## Prime Power

#### Problem

Given that $p$ is prime it can be seen that $p + 1$ is a perfect cube when $p$ = 7. What is most surprising is that this is the only value of $p$ for which $p + 1$ is a perfect cube.

Prove that there only ever exists one prime value $p$ for which $p + 1$ is a perfect power and determine the condition for this perfect power to exist.

#### Solution

Let $p + 1 = a^k$.

$\therefore p = a^k - 1 = (a - 1)(a^{k-1} + a^{k-2} + ... + a^2 + a + 1)$

For RHS to be prime, $a - 1 = 1 \implies a = 2$.

Hence for $p + 1$ to be a perfect power it must be of the form $2^k$. Moreoever, as $p = 2^k - 1$ it can be seen that there will only exist a perfect $k$^{th} power if $2^k - 1$ is prime.

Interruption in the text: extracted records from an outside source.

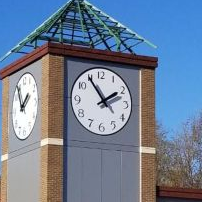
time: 1:54
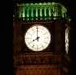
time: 7:59
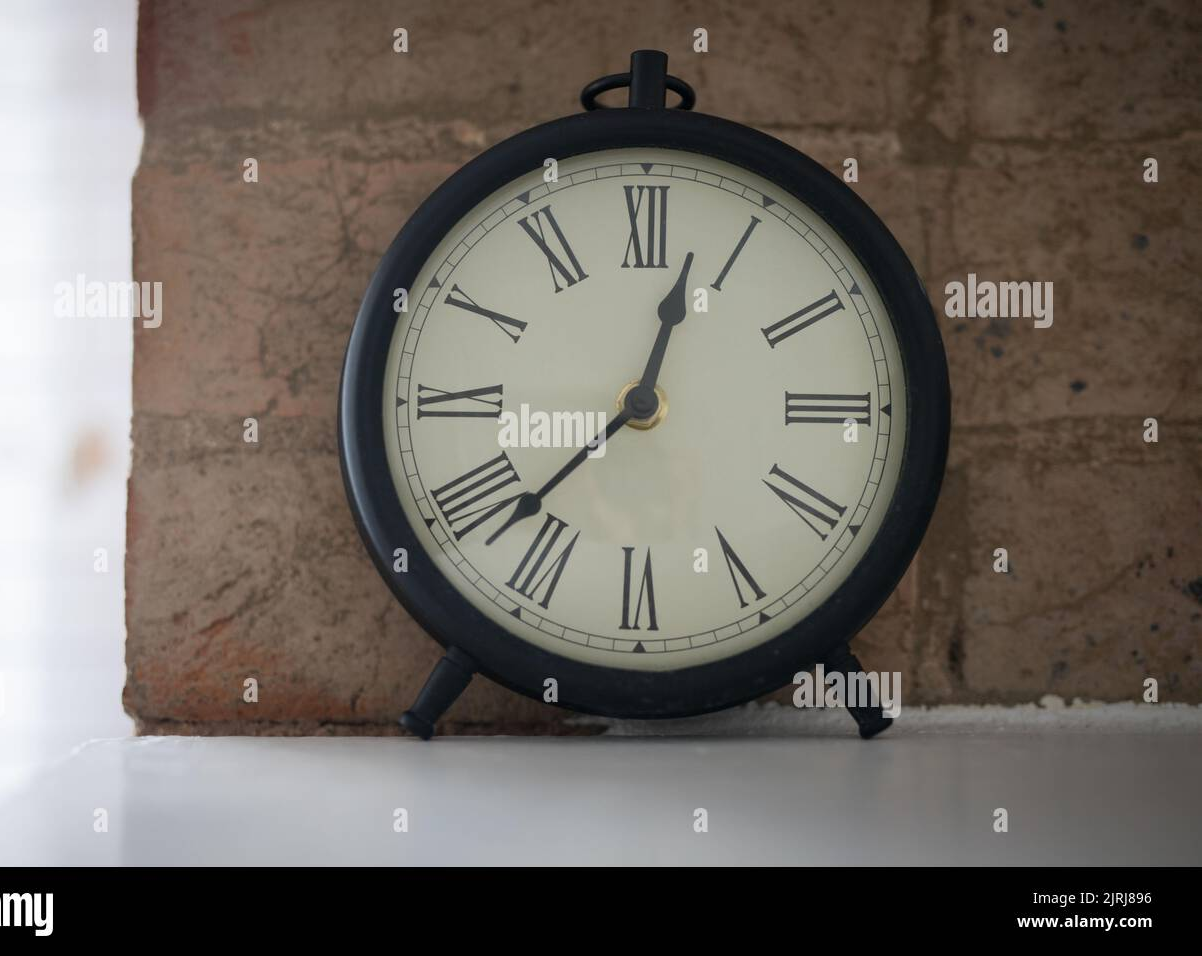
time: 12:37
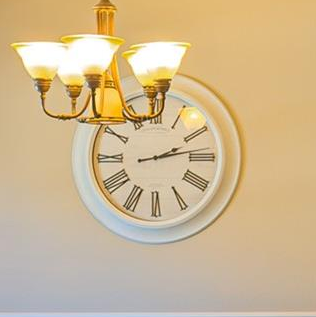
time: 2:13
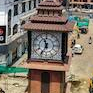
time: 11:35
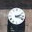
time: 2:18
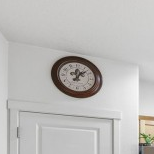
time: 12:07
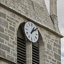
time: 1:08
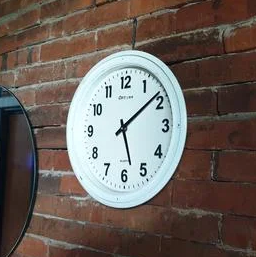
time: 5:08
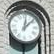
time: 12:07
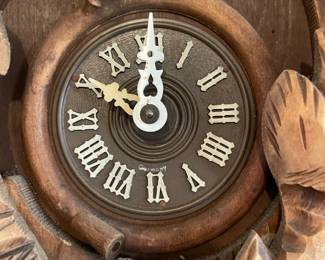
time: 11:50
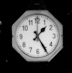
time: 1:24
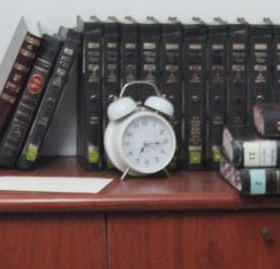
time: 7:15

For example, when $k = 4$, $2^4 - 1 = 15 = 3 \times 5$, hence there will not exist a prime value of $p$ for which $p$ + 1 is a perfect fourth power.

In fact, it turns out that $p + 1$ can only be a perfect $k$^{th} power if the value of $k$ is itself prime.

Suppose that $k$ is composite; let $k = xy$.

$\therefore 2^{xy} - 1 = \left(2^x - 1\right)\left(2^{(x-1)y} + 2^{(x-2)y} + ... + 2^{2y} + 2^y + 1\right)$

But if $2^{xy} - 1$ is prime then $2^x - 1 = 1 \implies x = 1 \implies k = y$.

Similarly if $y$ had factors $x'$ and $y'$ we could show that $x' = 1$, and so on *ad infinitum*. In other words, $y = k$, which must be prime.

Does it follow that $p + 1$ can always be written as a perfect $k$^{th} power if $k$ is prime?